----- Information supplied -----

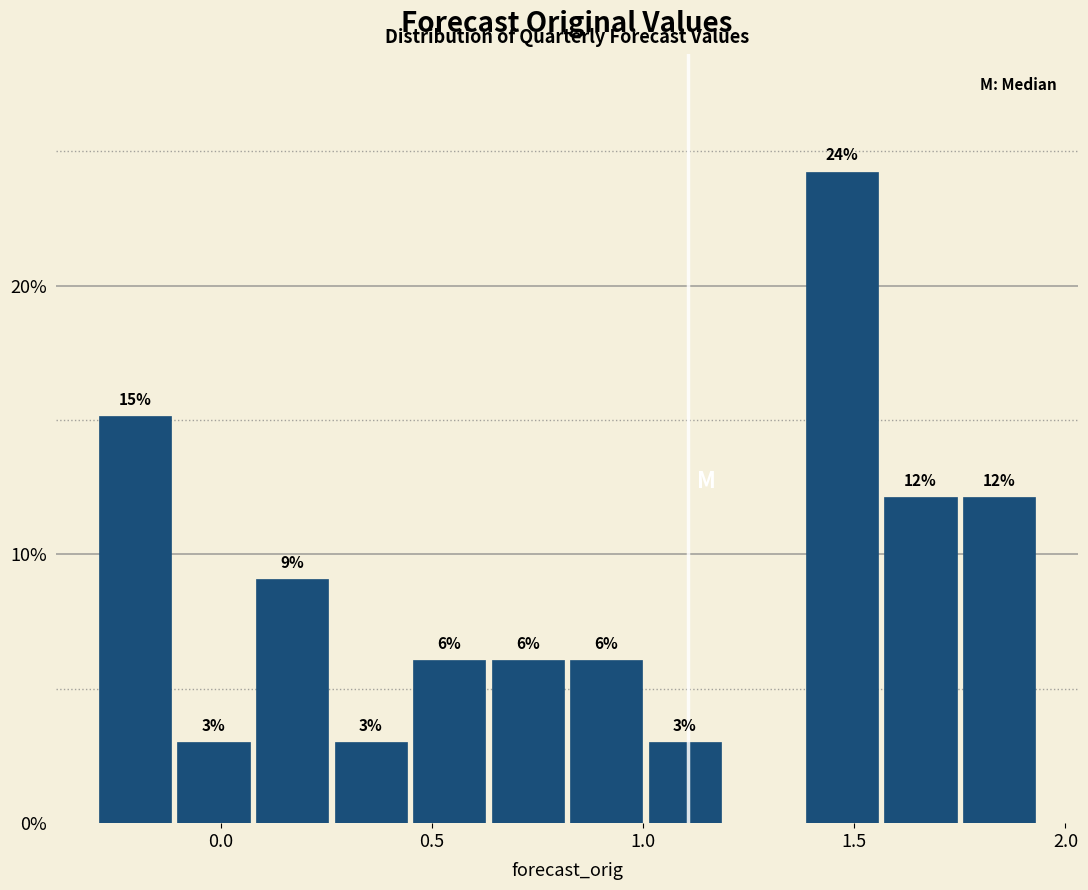

Around what value on the x-axis is the tallest bar? Give the approximate position of its centre, as read against the axis.

1.45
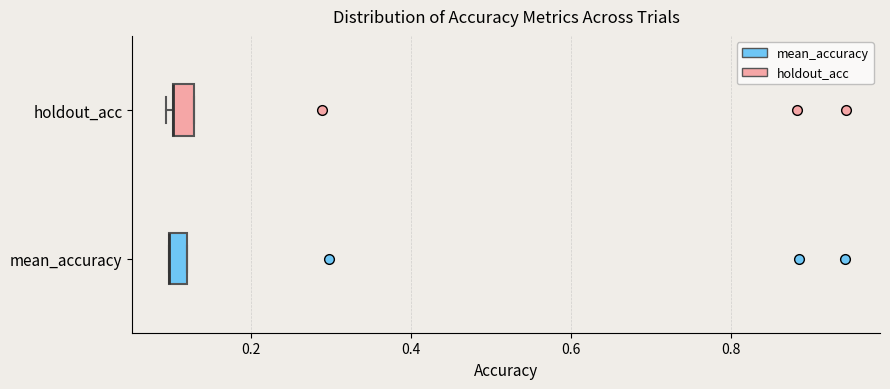

Where is the left edge of the box for holdout_acc on the x-axis? The values are not printed on the chart, so give them approximately, as read against the axis.

0.10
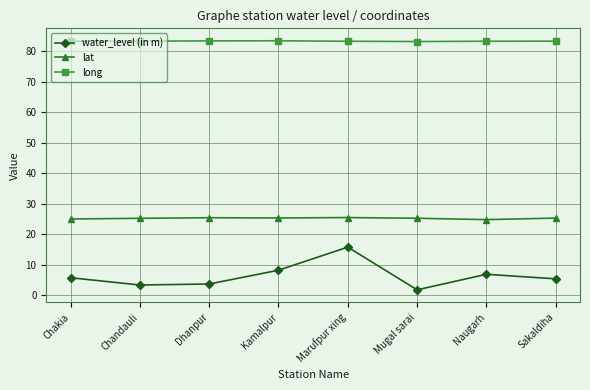

Count the number of categories in the chart.

8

-----

Extract every line of text from each entry above verbatim, omitting the pictures.

Around what value on the x-axis is the tallest bar? Give the approximate position of its centre, as read against the axis.

1.45

Where is the left edge of the box for holdout_acc on the x-axis? The values are not printed on the chart, so give them approximately, as read against the axis.

0.10

Count the number of categories in the chart.

8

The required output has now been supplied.